Selected passage:
BEGIN
We have measured the electroluminescence and photoluminescence of (9,7)-semiconducting carbon nanotube devices and demonstrate that the electroluminescence wavelength is determined by the nanotube’s chiral index (n,m). The devices were fabricated on Si3N4-membranes by dielectrophoretic assembly of tubes from monochiral dispersion. Electrically driven (9,7)-devices exhibit a single Lorentzian-shaped emission peak at 825 nm in the visible part of the spectrum. The emission could be assigned to the excitonic E22 interband-transition by comparison of the electroluminescence spectra with corresponding photoluminescence excitation maps. We show a linear dependence of the EL peak width on the electrical current, and provide evidence for the inertness of Si3N4 surfaces with respect to the nanotubes optical properties.

©2011 Optical Society of America

1. Introduction

Semiconducting single-walled carbon nanotubes (sem-SWNT) are of interest for optoelectronic applications because of their direct bandgap that can be used for the generation and the detection of light [1]. Their excited states are excitonic in nature with binding energies on the order of 0.5eV [2,3], which can be generated optically and electrically. Excitons can dissociate at interfaces and generate photocurrents [4], recombine radiatively and generate light, or decay non-radiatively and produce heat [5,6].

The photoluminescence (PL) spectrum is uniquely determined by the nanotube diameter and its chiral angle. PL excitation maps probing the first (E11) and second (E22) excited state are thus used to identify the chiral index (n,m) of sem-SWNTs [7]. Photocurrent and electroluminescence spectra show characteristic peaks that were associated with the generation of excitons [810]. Recently, Adam has measured the electroluminescence (EL) of carbon nanotube networks and small bundles prepared from unsorted nanotubes and showed that the emission wavelength in such samples is determined by the largest diameter sem-SWNTs within a sample [11].

Here we take advantage of recent progress in fabricating single-chirality nanotube devices and present PL and EL measurements on (9,7) sem-SWNTs. The devices were fabricated on Si3N4-membranes by dielectrophoretic deposition from monochiral (9,7) dispersions [12]. The EL spectra show a single Lorentzian-shaped emission line in the visible part of the spectrum which - by comparison with PL data – could unambiguously be assigned to the E22 transition of (9,7) sem-SWNTs. We discuss the EL emission pattern, the evolution of the EL spectra with driving current and relate the EL peak width to the PL spectra. We also comment on the difference of (9,7) PL-spectra measured on SiO2 and Si3N4 substrates.
END
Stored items
BEGIN
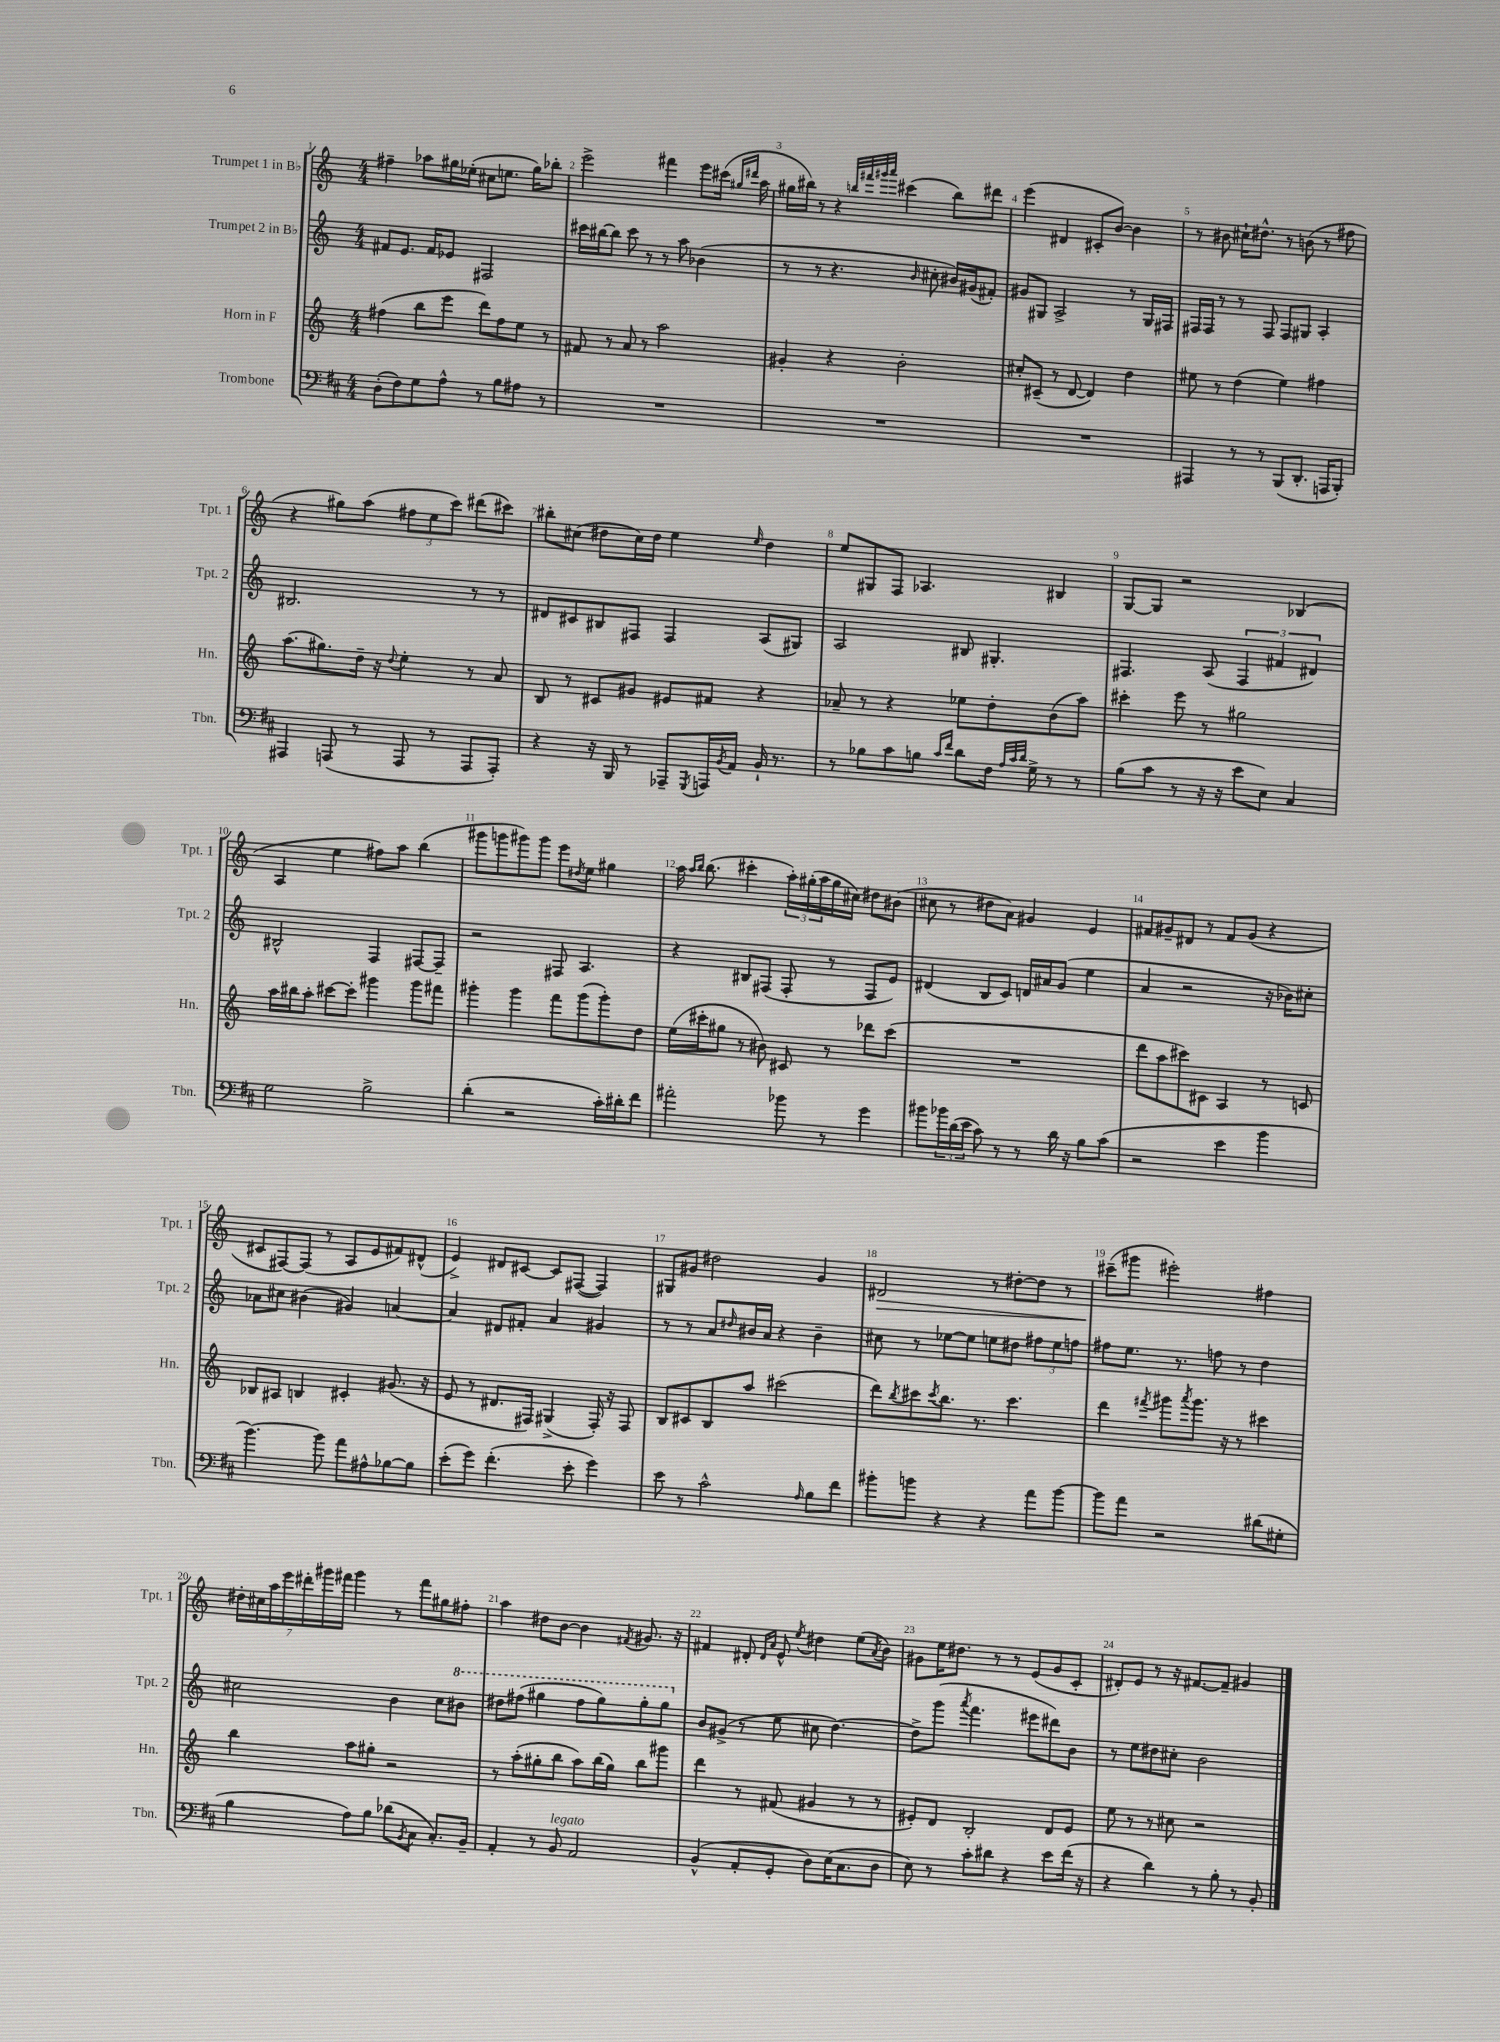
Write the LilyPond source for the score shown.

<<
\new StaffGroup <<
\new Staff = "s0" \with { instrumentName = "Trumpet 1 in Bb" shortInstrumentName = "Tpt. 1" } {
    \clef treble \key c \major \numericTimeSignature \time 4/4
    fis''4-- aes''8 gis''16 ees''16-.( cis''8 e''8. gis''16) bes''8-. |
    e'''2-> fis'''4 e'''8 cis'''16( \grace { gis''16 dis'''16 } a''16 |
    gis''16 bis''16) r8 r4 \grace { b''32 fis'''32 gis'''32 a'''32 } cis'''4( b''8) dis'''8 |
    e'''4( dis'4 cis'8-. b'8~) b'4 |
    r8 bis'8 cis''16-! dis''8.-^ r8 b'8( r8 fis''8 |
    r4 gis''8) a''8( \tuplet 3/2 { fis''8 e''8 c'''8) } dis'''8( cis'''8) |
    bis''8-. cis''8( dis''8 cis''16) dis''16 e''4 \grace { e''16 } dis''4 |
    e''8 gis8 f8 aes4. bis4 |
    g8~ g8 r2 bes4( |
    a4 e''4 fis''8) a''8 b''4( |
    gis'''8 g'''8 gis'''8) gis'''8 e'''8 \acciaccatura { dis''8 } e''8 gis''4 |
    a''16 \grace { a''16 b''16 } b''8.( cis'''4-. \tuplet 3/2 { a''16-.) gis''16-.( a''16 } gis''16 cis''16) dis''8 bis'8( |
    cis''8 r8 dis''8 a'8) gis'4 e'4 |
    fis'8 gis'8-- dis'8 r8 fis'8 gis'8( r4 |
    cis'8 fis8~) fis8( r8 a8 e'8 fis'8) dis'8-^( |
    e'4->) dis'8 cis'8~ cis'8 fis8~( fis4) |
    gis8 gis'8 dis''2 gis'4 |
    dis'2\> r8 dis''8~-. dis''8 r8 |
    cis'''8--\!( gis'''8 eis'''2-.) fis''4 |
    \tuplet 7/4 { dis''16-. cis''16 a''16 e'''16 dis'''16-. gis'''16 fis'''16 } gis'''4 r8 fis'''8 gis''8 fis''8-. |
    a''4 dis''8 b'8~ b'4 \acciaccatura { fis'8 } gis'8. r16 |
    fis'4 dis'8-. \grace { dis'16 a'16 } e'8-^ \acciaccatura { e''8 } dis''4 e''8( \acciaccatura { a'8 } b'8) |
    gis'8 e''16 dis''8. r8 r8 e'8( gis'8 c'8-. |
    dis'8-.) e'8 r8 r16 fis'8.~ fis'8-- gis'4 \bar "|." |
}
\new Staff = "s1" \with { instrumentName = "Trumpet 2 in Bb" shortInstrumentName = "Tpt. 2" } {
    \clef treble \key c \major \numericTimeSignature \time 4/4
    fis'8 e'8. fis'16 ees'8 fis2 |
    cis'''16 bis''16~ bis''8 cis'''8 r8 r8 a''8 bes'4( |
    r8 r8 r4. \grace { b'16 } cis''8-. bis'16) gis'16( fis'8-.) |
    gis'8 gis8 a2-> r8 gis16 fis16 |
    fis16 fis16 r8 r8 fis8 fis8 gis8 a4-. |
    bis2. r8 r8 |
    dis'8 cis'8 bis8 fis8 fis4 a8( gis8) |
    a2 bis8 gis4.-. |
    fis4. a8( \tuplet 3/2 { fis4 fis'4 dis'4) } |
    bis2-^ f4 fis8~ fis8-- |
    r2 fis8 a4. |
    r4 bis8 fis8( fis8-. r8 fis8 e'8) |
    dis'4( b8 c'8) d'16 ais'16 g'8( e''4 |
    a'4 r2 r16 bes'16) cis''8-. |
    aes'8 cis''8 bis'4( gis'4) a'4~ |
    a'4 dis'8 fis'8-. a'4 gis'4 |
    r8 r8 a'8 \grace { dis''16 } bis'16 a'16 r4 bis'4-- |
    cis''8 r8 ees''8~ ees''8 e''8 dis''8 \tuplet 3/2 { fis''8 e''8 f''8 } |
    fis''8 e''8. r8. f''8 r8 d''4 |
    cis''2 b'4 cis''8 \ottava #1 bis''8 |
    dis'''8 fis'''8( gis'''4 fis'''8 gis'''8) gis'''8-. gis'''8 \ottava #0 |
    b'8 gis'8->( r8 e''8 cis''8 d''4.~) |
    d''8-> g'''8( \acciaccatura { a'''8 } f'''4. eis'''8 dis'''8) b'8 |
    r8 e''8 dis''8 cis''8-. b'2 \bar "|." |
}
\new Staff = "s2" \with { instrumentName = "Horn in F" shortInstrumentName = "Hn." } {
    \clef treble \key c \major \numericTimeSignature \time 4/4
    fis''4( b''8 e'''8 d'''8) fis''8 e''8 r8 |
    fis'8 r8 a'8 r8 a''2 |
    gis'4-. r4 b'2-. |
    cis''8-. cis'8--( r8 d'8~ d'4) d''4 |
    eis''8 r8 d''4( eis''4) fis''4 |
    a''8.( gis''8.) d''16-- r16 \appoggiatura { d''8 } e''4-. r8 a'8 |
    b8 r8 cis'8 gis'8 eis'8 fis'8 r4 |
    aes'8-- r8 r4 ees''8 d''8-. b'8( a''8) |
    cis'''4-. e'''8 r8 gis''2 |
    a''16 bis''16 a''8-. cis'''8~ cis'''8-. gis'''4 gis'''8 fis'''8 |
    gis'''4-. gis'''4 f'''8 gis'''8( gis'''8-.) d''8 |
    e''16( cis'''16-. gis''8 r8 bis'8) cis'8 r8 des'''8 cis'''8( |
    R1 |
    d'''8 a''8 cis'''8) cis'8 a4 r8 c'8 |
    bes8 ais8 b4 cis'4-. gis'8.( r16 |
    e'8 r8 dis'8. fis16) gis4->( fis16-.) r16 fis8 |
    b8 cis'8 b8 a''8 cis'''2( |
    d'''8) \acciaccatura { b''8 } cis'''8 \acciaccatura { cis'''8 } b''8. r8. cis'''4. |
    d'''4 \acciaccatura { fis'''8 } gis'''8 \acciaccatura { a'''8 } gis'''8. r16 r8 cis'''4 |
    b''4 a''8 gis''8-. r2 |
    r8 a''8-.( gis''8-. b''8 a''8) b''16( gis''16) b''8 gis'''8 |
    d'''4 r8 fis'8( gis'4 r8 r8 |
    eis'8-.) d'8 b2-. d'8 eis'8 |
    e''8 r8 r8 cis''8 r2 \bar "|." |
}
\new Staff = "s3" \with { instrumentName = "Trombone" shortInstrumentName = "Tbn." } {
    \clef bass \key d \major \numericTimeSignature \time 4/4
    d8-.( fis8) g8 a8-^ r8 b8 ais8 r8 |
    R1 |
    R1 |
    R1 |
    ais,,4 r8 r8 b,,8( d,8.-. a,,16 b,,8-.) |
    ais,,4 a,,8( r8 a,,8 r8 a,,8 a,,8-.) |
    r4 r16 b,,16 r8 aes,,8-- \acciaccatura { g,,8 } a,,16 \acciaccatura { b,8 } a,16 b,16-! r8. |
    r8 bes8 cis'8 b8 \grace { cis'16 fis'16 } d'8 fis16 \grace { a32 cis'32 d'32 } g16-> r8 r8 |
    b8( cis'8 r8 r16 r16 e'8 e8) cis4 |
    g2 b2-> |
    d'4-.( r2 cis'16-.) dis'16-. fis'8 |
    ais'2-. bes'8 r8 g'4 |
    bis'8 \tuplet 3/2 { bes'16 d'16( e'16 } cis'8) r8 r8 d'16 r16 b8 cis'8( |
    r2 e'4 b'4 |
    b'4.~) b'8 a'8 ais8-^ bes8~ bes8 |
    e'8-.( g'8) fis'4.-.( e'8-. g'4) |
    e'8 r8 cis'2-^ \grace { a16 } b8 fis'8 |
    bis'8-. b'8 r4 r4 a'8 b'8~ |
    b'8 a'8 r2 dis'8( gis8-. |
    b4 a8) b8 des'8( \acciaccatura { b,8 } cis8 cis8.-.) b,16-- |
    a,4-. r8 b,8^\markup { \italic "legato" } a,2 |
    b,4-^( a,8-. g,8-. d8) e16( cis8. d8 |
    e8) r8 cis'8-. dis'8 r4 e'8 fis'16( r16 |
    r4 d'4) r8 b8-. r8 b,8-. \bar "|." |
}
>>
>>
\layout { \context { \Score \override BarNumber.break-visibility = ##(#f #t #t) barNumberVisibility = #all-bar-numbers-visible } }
END
BEGIN
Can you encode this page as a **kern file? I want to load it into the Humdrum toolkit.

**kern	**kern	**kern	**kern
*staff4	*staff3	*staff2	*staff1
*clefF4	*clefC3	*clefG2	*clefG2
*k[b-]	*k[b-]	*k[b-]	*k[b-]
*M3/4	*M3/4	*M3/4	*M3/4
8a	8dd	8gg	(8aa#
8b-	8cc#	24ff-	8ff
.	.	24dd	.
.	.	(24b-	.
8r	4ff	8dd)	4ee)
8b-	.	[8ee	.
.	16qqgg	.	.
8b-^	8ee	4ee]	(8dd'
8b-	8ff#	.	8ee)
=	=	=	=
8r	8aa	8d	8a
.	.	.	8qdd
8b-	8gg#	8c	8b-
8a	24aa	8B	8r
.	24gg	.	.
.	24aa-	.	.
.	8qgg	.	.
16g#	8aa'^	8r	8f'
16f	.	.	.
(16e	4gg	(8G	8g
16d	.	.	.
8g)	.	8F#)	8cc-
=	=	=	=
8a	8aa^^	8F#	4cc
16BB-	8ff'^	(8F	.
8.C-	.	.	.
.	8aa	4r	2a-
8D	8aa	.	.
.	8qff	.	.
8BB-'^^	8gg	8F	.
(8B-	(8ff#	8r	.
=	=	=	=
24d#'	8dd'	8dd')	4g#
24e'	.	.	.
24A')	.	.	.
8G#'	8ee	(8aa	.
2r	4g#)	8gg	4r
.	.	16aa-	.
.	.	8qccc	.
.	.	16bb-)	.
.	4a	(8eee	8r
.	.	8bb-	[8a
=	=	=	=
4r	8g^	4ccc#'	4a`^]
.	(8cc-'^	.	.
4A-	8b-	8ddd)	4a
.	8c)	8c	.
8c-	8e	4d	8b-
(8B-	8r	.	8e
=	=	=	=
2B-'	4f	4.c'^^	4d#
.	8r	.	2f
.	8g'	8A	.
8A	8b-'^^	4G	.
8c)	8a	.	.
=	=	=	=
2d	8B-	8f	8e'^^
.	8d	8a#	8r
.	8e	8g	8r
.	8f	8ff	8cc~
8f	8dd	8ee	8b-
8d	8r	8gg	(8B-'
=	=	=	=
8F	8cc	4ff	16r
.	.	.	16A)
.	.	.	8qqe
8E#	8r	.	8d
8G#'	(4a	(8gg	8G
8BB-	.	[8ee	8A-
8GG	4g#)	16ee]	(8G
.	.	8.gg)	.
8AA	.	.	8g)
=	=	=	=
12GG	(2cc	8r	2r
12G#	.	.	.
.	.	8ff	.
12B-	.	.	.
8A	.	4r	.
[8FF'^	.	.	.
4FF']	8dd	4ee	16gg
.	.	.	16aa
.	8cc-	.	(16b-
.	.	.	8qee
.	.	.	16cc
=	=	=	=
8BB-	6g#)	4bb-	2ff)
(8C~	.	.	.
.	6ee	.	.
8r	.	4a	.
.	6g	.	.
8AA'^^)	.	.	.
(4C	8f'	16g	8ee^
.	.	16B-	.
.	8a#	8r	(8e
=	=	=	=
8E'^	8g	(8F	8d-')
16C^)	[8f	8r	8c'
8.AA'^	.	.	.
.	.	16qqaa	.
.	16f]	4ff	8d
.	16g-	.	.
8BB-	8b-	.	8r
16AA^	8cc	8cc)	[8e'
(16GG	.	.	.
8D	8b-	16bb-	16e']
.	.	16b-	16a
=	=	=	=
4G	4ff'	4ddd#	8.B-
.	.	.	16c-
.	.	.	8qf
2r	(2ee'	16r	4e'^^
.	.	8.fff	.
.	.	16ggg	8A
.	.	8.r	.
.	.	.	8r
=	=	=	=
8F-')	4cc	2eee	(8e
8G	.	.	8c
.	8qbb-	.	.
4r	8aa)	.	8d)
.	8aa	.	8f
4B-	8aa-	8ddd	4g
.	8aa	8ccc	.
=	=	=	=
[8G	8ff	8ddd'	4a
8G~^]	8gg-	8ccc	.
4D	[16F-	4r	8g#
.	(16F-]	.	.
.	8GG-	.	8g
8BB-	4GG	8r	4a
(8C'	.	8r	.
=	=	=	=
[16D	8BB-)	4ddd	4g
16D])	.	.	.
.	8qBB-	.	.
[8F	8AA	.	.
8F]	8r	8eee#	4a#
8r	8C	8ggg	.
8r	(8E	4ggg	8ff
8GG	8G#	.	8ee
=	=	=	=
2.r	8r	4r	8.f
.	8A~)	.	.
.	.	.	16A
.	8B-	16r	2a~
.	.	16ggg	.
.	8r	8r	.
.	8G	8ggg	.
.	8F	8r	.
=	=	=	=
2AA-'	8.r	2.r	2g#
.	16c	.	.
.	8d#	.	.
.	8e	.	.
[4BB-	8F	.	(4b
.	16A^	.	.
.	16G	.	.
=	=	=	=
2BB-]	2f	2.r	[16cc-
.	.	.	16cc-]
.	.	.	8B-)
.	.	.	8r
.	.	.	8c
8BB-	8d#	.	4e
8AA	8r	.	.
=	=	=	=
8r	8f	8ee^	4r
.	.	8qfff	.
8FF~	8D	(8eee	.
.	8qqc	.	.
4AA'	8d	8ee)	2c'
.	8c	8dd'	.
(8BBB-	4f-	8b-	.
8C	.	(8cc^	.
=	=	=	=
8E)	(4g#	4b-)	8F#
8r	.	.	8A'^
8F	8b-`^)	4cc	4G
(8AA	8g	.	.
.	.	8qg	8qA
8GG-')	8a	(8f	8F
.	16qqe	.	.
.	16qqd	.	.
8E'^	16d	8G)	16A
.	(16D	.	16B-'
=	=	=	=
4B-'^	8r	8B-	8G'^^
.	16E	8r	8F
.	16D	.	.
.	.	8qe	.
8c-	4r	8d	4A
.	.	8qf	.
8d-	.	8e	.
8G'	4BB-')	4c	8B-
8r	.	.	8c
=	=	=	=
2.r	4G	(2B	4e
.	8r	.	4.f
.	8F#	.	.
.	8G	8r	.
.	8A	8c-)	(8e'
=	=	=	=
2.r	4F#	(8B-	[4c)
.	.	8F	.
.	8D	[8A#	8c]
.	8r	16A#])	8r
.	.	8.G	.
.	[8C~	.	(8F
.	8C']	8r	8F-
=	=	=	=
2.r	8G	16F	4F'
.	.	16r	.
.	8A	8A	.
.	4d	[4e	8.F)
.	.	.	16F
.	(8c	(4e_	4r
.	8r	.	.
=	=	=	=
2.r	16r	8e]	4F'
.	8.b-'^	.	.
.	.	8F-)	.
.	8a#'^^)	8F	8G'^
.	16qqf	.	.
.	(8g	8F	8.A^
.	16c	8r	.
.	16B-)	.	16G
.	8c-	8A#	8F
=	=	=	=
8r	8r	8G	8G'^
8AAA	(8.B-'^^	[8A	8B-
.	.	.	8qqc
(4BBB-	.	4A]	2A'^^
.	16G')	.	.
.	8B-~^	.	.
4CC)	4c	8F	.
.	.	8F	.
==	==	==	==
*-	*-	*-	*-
END
Tasks and exercises:
1. According to the nanotube electroluminescence text, at what wavelength do electrically driven (9,7)-devices show their emission peak?
2. Please carry on the nanotube electroluminescence text from its last sentence.

Answers for the exercise:
1. At 825 nm, in the visible part of the spectrum.

2.
2. Experimental

The (n,m)-nanotube devices have been prepared by low-frequency dielectrophoresis from single-chirality nanotube dispersions. The source-drain electrodes of Pd/Ti were fabricated by standard electron-beam lithography on 50 nm thin Si3N4 membranes of 50 μm x 50 μm lateral size (Fig. 1a ). The membranes are supported by a silicon substrate frame and the structures were mounted and wire bonded to a ceramic package. The electrode gap size has been set to 500 nm. The conditions for dielectrophoresis and the preparation of (9,7) / poly(9,9-di-n-octylfluorenyl-2,7-diyl) (PFO) / toluene solution have been reported elsewhere [12]. Typically about 5 CNTs have been deposited per electrode pair as characterized by scanning electron microscopy (SEM).

 figure: Fig. 1

Fig. 1 (a) Schematic cross section of the (9,7)-nanotube device. (b) Top view image of the light emission pattern. The bright emission spot origins from the biased device #2, the weaker spots are caused by scattering of the emitted light at neighboring structures. (c) Corresponding scanning electron micrograph of the device array. The biased device #2 is indicated by a large circle, the structures that cause the light scattering observed in (b) are indicated by small circles. (scale bar length = 10 µm)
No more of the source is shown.